-- Begin Page text --

The Corner: A Year in the Life of an Inner-City Neighborhood
- First edition cover, featuring DeAndre McCullough
- Author: David Simon and Ed Burns
- Language: English
- Genre: True crime
- Publisher: Broadway
- Publication date: September 2, 1997
- Publication place: United States
- Media type: Print (Hardback & Paperback)
- Pages: 560 pp
- ISBN: 0-7679-0030-8 (Hardcover first edition)
- OCLC: 36857674
- Dewey Decimal: 364.1/77/097526 21
- LC Class: HV5833.B2 S55 1997

= The Corner: A Year in the Life of an Inner-City Neighborhood =

1997 book by David Simon and Ed Burns

The Corner: A Year in the Life of an Inner-City Neighborhood is a 1997 book written by Baltimore Sun reporter David Simon and former Baltimore homicide detective Ed Burns. This book follows the lives of individuals who lived on the corner of Fayette Street and Monroe Street in West Baltimore over one year. It was named a Notable Book of the Year by The New York Times.

==Origins==

Simon credits his editor John Sterling with the suggestion that he observe a single corner in Baltimore. Simon believes Sterling was expecting a neighborhood story but he knew that "the corner" also had connotations for Baltimore's open-air drug markets. He took a second leave of absence from the Baltimore Sun in 1993 to research the project. The authors eventually spent three years working with the people of the neighborhood.

==Plot introduction==

The book covers a year in the life of an inner city drug market at Fayette & Monroe Streets in Baltimore. Simon and Burns spent over a year interviewing and following around the people who lived on the Fayette & Monroe corner. Although written like a novel, the book is nonfiction; it uses the real names of those people and recounts actual events.

It revolves mostly around the lives of Gary McCullough, a drug addict, his ex-wife Francine "Fran" Boyd, also an addict, and their older son DeAndre McCullough, a high school student who begins to sell drugs. The book is a look at the effects of drug addiction, the drug trade, and the war on drugs on an urban neighborhood, as well as an examination of the sociological factors which underlie the modern drug trade.

==Subjects==
- Gary McCullough: a drug addict; DeAndre's father and Fran's ex-husband. He dropped out of college when Fran became pregnant and became addicted to drugs after their marriage ended. Burns and Simon wrote that after he died of an overdose after nearly getting clean, "we didn't write a word for months".
- Denise Francine "Fran" Boyd: a drug addicted mother of DeAndre and DeRodd, who lives in the "Dew Drop Inn" with her sisters, Bunchie and Sherry, brother Stevie, and his son.
- DeAndre McCullough: a 15-year-old high school student and some-time drug dealer; Gary McCullough and Francine "Fran" Boyd's son. Thanks in part to Simon's attention, DeAndre went clean for a number of years and even had a minor role in The Corner and The Wire, and briefly worked for Treme in set construction and on the security crew. However, on August 1, 2012, he was found dead at the age of 35, from an apparent drug overdose.

-- End Page text --
-- Begin Provided information --

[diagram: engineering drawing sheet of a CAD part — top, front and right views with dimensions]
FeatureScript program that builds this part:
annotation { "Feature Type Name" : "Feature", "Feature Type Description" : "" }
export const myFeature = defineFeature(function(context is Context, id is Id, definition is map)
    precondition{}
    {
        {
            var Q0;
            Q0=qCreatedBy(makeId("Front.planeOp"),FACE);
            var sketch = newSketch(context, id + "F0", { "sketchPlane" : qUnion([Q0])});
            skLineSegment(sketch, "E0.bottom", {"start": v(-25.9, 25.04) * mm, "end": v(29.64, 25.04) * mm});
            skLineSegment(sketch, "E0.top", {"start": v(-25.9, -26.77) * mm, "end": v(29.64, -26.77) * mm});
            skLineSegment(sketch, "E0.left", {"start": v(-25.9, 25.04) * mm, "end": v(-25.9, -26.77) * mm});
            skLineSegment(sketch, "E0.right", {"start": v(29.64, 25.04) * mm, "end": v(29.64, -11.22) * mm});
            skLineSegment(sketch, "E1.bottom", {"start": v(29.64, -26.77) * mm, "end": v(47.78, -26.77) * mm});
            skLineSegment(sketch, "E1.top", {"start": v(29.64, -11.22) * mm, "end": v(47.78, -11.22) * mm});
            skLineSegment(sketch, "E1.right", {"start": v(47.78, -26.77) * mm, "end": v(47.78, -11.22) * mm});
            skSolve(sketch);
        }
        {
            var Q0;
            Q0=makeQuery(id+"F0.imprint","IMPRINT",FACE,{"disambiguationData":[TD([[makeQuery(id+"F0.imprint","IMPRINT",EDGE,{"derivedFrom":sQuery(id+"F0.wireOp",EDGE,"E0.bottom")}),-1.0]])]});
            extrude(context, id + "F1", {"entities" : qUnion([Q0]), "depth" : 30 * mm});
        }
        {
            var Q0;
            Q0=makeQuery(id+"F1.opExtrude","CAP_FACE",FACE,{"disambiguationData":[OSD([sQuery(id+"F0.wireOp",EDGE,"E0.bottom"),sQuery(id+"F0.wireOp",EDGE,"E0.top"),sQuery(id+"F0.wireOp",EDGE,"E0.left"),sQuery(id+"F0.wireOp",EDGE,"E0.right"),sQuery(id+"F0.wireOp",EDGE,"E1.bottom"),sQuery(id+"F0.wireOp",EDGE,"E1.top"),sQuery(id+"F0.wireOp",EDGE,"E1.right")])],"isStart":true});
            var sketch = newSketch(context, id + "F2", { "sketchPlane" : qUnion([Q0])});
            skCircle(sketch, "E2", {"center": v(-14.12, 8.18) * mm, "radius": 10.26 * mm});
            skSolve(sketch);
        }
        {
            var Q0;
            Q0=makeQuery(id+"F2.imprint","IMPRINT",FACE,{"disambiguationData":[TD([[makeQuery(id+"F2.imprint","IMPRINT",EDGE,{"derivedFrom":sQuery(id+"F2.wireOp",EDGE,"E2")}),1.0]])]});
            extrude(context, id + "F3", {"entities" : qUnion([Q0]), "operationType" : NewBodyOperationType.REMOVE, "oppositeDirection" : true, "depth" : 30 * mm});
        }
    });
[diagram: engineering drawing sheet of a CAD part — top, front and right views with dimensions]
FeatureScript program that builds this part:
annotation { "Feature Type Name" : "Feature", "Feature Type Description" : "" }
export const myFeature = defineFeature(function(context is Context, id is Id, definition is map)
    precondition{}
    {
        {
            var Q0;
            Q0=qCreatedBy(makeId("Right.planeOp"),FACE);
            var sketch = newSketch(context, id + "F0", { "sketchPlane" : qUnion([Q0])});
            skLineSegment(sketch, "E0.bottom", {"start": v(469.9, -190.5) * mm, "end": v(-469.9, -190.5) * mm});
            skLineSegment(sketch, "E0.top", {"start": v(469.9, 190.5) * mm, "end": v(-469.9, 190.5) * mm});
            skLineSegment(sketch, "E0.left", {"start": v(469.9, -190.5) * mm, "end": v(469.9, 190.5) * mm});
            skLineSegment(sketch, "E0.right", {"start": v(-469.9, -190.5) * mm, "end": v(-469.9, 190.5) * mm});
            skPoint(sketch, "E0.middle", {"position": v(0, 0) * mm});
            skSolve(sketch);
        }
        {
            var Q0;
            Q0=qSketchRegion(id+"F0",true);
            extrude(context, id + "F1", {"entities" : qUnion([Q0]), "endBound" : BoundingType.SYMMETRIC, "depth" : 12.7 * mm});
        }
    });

-- End Provided information --

* [Exercise instructions]:
- a) Write out the passage of the page on The Corner from "- Denise Francine" up to and including "and his son.".
- b) Summarize the page on The Corner in two sentences.

* [Answers to the problems]:
- a)
- Denise Francine "Fran" Boyd: a drug addicted mother of DeAndre and DeRodd, who lives in the "Dew Drop Inn" with her sisters, Bunchie and Sherry, brother Stevie, and his son.

- b) The Corner is a 1997 nonfiction book by Baltimore Sun reporter David Simon and former Baltimore homicide detective Ed Burns that follows a year in the lives of people at the drug market on the corner of Fayette and Monroe Streets in West Baltimore. It centers on addicts Gary McCullough and Fran Boyd and their son DeAndre, and it examines the effects of drug addiction, the drug trade, and the war on drugs on an urban neighborhood.